Les terrasses vides à Venise, en Italie. — Anteo Marinoni/AP/SIPA

Le ministre français des Finances, Bruno Le Maire, a prévenu vendredi que si l’UE laissait tomber l’Italie, « elle ne s’en relèvera pas », appelant les Etats membres à « se rassembler » pour faire face à la crise du coronavirus. « Si c’est le chacun pour soi, si on laisse tomber certains Etats, si on dit à l’Italie, par exemple, "débrouillez-vous tout seuls", l’Europe ne s’en relèvera pas », a affirmé le ministre sur LCI.
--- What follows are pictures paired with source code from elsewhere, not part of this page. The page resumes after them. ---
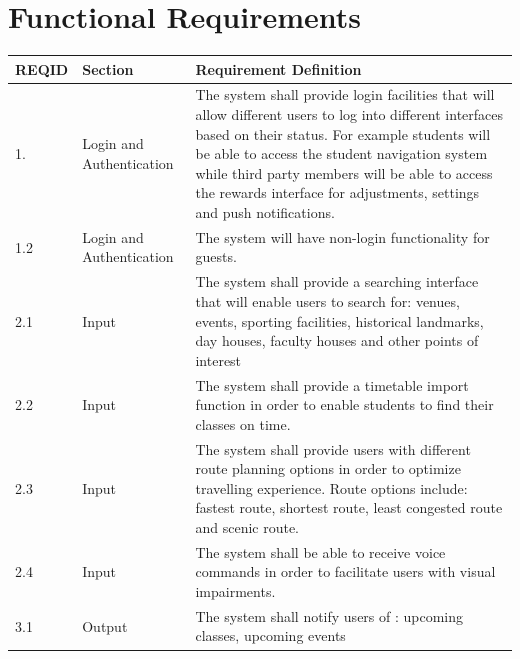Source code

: \documentclass[11pt]{article}
\begin{document}
\section{Functional Requirements}
\begin{longtable}{|p{}| p{} | p{} |}

\hline

REQID& Section & Requirement Definition \\

\hline

1.& Login and Authentication & The system shall provide login facilities that will allow different users to log into different interfaces based on their status. For example students will be able to access the student navigation system while third party members will be able to access the rewards interface for adjustments, settings and push notifications.  \\

\hline

1.2& Login and Authentication   & The system will have non-login functionality for guests. \\

\hline

2.1& Input & The system shall provide a searching interface that will enable users to search for: venues, events, sporting facilities, historical landmarks, day houses, faculty houses and other points of interest  \\

\hline

2.2& Input  & The system shall provide a timetable import function in order to enable students to find their classes on time.  \\

\hline

2.3& Input  & The system shall provide users with different route planning options in order to optimize travelling experience. Route options include: fastest route, shortest route, least congested route and scenic route. \\

\hline

2.4& Input  & The system shall be able to receive voice commands in order to facilitate users with visual impairments.\\

\hline

3.1& Output & The system shall notify users of : upcoming classes, upcoming events\\


\end{longtable}
\end{document}
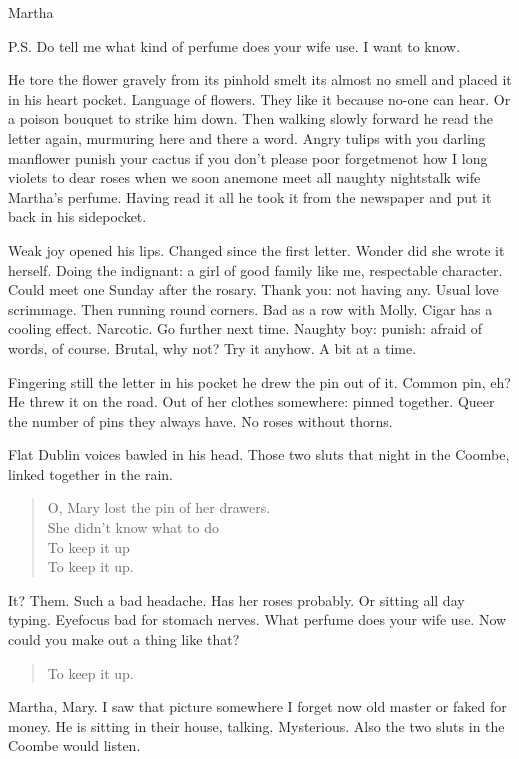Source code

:    Martha

P.S. Do tell me what kind of perfume does your wife use.
I want to know.


He tore the flower gravely from its pinhold
smelt its almost no smell
and placed it in his heart pocket.
Language of flowers.
They like it
because no-one can hear.
Or a poison bouquet to strike him down.
Then walking slowly forward
he read the letter again,
murmuring here and there a word.
Angry tulips with you darling manflower
punish your cactus if you don't
please poor forgetmenot
how I long violets to dear roses
when we
soon anemone meet
all naughty nightstalk
wife Martha's perfume.
Having read it all
he took it from the newspaper and put it back in his sidepocket.

Weak joy opened his lips.
Changed since the first letter.
Wonder did she wrote it herself.
Doing the indignant:
a girl of good family like me, respectable character.
Could meet one Sunday after the rosary.
Thank you: not having any.
Usual love scrimmage.
Then running round corners.
Bad as a row with Molly.
Cigar has a cooling effect.
Narcotic.
Go further next time.
Naughty boy:
punish:
afraid of words, of course.
Brutal, why not?
Try it anyhow.
A bit at a time.

Fingering still the letter in his pocket
he drew the pin out of it.
Common pin, eh?
He threw it on the road.
Out of her clothes somewhere:
pinned together.
Queer the number of pins they always have.
No roses without thorns.

Flat Dublin voices bawled in his head.
Those two sluts that night in the Coombe, linked together in the rain.

\begin{verse}
    O, Mary lost the pin of her drawers. \\
    She didn't know what to do \\
    To keep it up \\
    To keep it up.
\end{verse}


It?
Them.
Such a bad headache.
Has her roses probably.
Or sitting all day typing.
Eyefocus bad for stomach nerves.
What perfume does your wife use.
Now could you make out a thing like that?

\begin{verse}
    To keep it up.
\end{verse}

Martha, Mary.
I saw that picture somewhere I forget now
old master or faked for money.
He is sitting in their house, talking.
Mysterious.
Also the two sluts in the Coombe would listen.

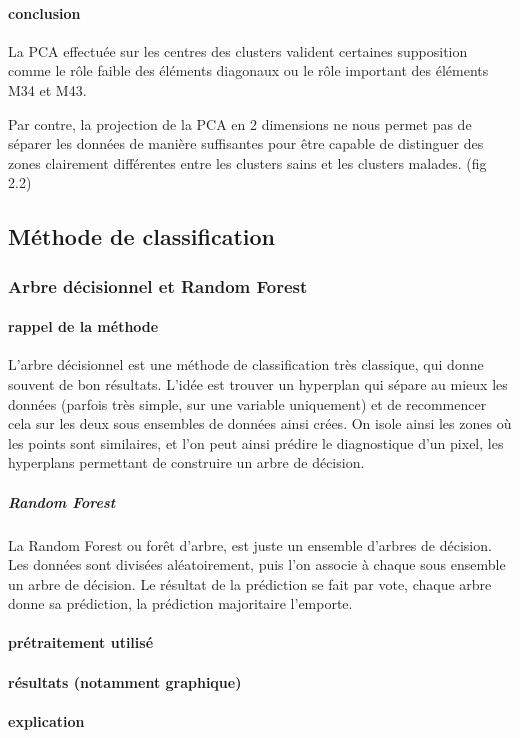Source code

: \documentclass[a4paper,10pt]{report}
\begin{document}
\paragraph{conclusion}
La PCA effectuée sur les centres des clusters valident certaines supposition comme le rôle faible des éléments diagonaux ou le rôle important des éléments M34 et M43.

Par contre, la projection de la PCA en 2 dimensions ne nous permet pas de séparer les données de manière suffisantes pour être capable de distinguer des zones clairement différentes entre les clusters sains et les clusters malades. (fig 2.2)
\subsection{Méthode de classification}

\subsubsection{Arbre décisionnel et Random Forest}
\paragraph{rappel de la méthode }
L'arbre décisionnel est une méthode de classification très classique, qui donne souvent de bon résultats. L'idée est trouver un hyperplan qui sépare au mieux les données (parfois très simple, sur une variable uniquement) et de recommencer cela sur les deux sous ensembles de données ainsi crées. On isole ainsi les zones où les points sont similaires, et l'on peut ainsi prédire le diagnostique d'un pixel, les hyperplans permettant de construire un arbre de décision.
\subparagraph{Random Forest}
La Random Forest ou forêt d'arbre, est juste un ensemble d'arbres de décision. Les données sont divisées aléatoirement, puis l'on associe à chaque sous ensemble un arbre de décision. Le résultat de la prédiction se fait par vote, chaque arbre donne sa prédiction, la prédiction majoritaire l'emporte.
\paragraph{prétraitement utilisé}
\paragraph{résultats (notamment graphique)}
\paragraph{explication}
\end{document}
« Si nous ne sommes pas capables de nous rassembler, c’est le projet politique européen qui sera emporté par cette crise », a-t-il ajouté, appelant l’UE à suivre l’exemple de la Banque centrale européenne (BCE) qui a annoncé mercredi un plan d’urgence de 750 milliards d’euros. « On voit que la solidarité de la zone euro se reconstitue, que les écarts des taux d’intérêt se réduisent », a souligné Bruno Le Maire.

Ouvrir toutes les lignes de crédit

« Nous sommes sur la bonne voie et il faut continuer dans la durée à manifester cette solidarité européenne pour que le continent européen puisse sortir plus fort de cette crise », a-t-il insisté, sans toutefois détailler les mesures que devraient prendre les Etats membres. Dans un entretien accordé vendredi au Financial Times, le Premier ministre italien Giuseppe Conte a été plus explicite. Il a demandé à l’UE d’utiliser « toute la puissance » de son fonds de secours (MES) de la zone euro face à la crise « sans précédent » du coronavirus.

Selon lui, la voie à suivre est d’ouvrir toutes les lignes de crédit du fonds de secours à tous les Etats membres « pour les aider à lutter contre les conséquences de l’épidémie de Covid-19, avec pour condition que chaque Etat soit transparent et rende des comptes sur la manière dont sont dépensées les ressources ». Ce mécanisme a été mis en place en 2012 lors de la crise de la dette de la zone euro. Doté d’une force de frappe de 410 milliards d’euros, le MES fournit des crédits aux pays en difficulté. En échange, les Etats – comme ce fut le cas pour la Grèce – doivent mettre en œuvre des réformes.